Task input START
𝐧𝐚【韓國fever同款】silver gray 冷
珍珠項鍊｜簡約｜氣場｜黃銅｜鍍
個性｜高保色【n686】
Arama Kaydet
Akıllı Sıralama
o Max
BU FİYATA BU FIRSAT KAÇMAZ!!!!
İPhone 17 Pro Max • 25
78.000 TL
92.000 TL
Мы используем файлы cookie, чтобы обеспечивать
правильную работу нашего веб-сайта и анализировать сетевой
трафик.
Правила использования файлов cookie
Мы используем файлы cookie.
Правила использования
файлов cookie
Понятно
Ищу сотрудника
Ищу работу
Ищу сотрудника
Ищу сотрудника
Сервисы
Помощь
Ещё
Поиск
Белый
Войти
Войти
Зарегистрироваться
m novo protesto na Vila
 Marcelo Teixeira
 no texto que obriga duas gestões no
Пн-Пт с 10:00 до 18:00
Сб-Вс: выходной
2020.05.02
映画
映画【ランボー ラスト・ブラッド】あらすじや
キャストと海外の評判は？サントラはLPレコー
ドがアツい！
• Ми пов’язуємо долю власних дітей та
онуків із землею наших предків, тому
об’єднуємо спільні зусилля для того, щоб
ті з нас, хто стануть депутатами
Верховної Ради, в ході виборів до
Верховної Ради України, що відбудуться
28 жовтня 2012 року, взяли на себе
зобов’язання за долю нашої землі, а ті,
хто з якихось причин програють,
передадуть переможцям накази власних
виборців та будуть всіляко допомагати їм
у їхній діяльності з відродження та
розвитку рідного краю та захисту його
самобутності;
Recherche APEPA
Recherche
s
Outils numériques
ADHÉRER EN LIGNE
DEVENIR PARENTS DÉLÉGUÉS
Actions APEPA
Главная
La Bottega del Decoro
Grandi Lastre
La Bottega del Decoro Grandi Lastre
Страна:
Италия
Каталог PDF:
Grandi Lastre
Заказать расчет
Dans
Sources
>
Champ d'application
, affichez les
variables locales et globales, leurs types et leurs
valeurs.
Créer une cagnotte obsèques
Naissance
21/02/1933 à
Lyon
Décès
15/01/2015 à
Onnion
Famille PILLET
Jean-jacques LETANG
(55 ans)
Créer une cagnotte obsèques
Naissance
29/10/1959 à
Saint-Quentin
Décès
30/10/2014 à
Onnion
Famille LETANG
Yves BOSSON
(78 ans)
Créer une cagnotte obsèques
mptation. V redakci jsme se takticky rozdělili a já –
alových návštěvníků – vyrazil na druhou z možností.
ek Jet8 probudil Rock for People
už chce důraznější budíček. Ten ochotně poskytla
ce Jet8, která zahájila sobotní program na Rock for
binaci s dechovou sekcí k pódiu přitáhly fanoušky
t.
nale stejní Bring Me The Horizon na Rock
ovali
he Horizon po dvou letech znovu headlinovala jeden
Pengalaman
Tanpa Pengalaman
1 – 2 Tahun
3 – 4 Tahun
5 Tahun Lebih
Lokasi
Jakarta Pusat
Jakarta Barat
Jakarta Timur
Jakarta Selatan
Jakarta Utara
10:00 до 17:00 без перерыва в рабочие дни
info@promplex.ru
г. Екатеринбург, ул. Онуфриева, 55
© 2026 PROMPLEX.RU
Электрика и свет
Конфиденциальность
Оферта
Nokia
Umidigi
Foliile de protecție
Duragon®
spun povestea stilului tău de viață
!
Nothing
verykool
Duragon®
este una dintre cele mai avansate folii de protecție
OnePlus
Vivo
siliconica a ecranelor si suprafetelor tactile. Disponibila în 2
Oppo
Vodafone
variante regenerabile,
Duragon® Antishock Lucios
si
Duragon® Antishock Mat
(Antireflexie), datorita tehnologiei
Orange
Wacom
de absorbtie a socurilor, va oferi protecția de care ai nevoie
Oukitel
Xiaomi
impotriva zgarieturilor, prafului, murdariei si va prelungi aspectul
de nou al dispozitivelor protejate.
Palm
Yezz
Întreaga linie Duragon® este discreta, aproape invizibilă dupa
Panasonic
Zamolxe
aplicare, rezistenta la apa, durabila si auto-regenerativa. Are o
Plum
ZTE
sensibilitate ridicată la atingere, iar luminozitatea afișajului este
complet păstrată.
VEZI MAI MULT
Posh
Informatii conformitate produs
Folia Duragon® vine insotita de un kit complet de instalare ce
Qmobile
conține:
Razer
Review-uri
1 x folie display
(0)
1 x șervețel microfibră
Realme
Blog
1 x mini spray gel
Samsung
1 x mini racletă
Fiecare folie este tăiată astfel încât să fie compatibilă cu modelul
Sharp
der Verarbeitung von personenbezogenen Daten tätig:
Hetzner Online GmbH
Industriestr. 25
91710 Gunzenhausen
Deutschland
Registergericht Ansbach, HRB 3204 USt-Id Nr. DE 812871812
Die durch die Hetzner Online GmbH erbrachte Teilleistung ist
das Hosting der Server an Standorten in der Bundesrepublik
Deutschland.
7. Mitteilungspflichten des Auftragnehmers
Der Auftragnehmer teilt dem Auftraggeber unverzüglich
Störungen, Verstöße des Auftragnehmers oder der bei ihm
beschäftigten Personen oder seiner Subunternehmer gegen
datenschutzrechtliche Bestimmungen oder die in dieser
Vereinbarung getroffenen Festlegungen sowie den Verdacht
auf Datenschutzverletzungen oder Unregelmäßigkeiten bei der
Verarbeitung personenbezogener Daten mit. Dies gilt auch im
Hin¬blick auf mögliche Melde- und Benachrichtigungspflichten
Task input END
▶ _Exercise prompt_:
Would you copy out exactly the lines above that start at the one containing "Foliile de protecție" and end at the one containing "Der Auftragnehmer teilt", inclusive?

▶ _Result for this exercise_:
Foliile de protecție
Duragon®
spun povestea stilului tău de viață
!
Nothing
verykool
Duragon®
este una dintre cele mai avansate folii de protecție
OnePlus
Vivo
siliconica a ecranelor si suprafetelor tactile. Disponibila în 2
Oppo
Vodafone
variante regenerabile,
Duragon® Antishock Lucios
si
Duragon® Antishock Mat
(Antireflexie), datorita tehnologiei
Orange
Wacom
de absorbtie a socurilor, va oferi protecția de care ai nevoie
Oukitel
Xiaomi
impotriva zgarieturilor, prafului, murdariei si va prelungi aspectul
de nou al dispozitivelor protejate.
Palm
Yezz
Întreaga linie Duragon® este discreta, aproape invizibilă dupa
Panasonic
Zamolxe
aplicare, rezistenta la apa, durabila si auto-regenerativa. Are o
Plum
ZTE
sensibilitate ridicată la atingere, iar luminozitatea afișajului este
complet păstrată.
VEZI MAI MULT
Posh
Informatii conformitate produs
Folia Duragon® vine insotita de un kit complet de instalare ce
Qmobile
conține:
Razer
Review-uri
1 x folie display
(0)
1 x șervețel microfibră
Realme
Blog
1 x mini spray gel
Samsung
1 x mini racletă
Fiecare folie este tăiată astfel încât să fie compatibilă cu modelul
Sharp
der Verarbeitung von personenbezogenen Daten tätig:
Hetzner Online GmbH
Industriestr. 25
91710 Gunzenhausen
Deutschland
Registergericht Ansbach, HRB 3204 USt-Id Nr. DE 812871812
Die durch die Hetzner Online GmbH erbrachte Teilleistung ist
das Hosting der Server an Standorten in der Bundesrepublik
Deutschland.
7. Mitteilungspflichten des Auftragnehmers
Der Auftragnehmer teilt dem Auftraggeber unverzüglich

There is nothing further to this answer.